Roman didn’t stop. He couldn’t. The words were already out. The cost was already paid.
He stepped toward the masked formation, gun steady, and fired a single shot into the ceiling panel - not to kill, but to force motion. Metal screeched. Dust puffed down, gritty on his tongue. The masked men flinched and surged forward in the same instant, weapons drawn.
“Commander!” one barked, and Roman caught the hesitation in it. Not fear of Roman. Fear of what Roman had just exposed.
Roman moved like he was threading a needle through a storm. He shoved past the first man’s aim, used the butt of his gun to strike his forearm - not breaking bones, just taking control. The man’s weapon clattered to the floor.

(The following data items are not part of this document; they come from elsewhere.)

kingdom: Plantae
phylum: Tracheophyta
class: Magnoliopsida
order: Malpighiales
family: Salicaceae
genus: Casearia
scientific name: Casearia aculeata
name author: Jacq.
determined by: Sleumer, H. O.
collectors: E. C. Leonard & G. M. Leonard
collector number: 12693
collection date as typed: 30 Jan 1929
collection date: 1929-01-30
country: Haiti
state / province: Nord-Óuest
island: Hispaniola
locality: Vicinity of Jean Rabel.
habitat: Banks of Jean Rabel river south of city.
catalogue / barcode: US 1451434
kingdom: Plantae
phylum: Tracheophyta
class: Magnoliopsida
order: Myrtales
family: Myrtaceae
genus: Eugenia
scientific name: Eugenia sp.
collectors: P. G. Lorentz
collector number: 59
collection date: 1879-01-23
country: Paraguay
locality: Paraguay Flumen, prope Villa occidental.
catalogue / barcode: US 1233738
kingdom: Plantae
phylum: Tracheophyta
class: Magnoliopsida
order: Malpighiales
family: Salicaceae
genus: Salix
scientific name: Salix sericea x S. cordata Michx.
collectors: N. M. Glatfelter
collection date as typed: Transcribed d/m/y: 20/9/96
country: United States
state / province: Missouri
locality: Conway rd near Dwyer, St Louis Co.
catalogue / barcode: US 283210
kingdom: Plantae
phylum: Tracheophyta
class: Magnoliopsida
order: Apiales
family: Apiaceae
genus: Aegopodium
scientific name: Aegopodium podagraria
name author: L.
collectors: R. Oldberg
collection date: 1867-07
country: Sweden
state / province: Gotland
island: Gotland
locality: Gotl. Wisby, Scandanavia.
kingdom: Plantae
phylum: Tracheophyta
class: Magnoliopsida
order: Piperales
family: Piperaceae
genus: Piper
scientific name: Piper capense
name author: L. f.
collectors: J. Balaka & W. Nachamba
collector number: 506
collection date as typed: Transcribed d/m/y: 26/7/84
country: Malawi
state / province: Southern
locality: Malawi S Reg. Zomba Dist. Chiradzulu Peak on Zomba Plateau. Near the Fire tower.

Roman didn’t wait to see if he’d be punished for it.
He sprinted toward the server door that had been tampered with, knowing he didn’t have time to open it legitimately. He slammed his shoulder into the panel hard enough to rattle teeth.
The door didn’t give.
It answered.
A series of locks engaged in sequence, sealing the corridor behind him as if the building was helping his enemies. The air changed - cooler, drier - then a low alarm began to pulse. Not the kind that triggered evacuation. The kind that triggered containment.
The corridor lights faded from emergency red to a more clinical white. The sound of the relay switching again came through the walls.
Roman’s earpiece crackled.
A new voice cut in - female, calm, and furious in a way that made Roman’s skin prickle. “Roman. You just broadcast on an open node. That means everyone with clearance heard you.”
He recognized the cadence again. The same learned mimicry. The same careful authority.
A traitor didn’t just leak locations. They managed narratives. They used truth like bait.
Roman’s breath burned in his throat. “Where is Ava?”
The voice didn’t answer directly. “You’re being watched. If you keep moving, you’ll make the purge faster.”
“Liar.”
A soft laugh came through the earpiece. “You don’t know what I am.”
That laugh wasn’t the syndicate’s. It wasn’t a courier’s. It was someone inside The Shadows who’d grown comfortable with power.
Roman’s mind snapped to the moment after the annex went dark - the way the darkness had felt staged. The way the live feed had been ready to track him. The way the smear of blood had split into two paths.
This entire corridor had been designed to force him into a forbidden action.
To mark him as the traitor.
To drive the internal hunt onto him instead of whoever was actually feeding the syndicate.
Roman slammed his fist against the panel again. Pain flared up his knuckles, sharp and bright. The metal didn’t budge.
Then he heard it.
A sound from behind the server door - faint at first, swallowed by alarms. A breath. A choke. A muffled scrape like fabric against concrete.
Ava.
His stomach dropped so hard it felt like he’d been punched.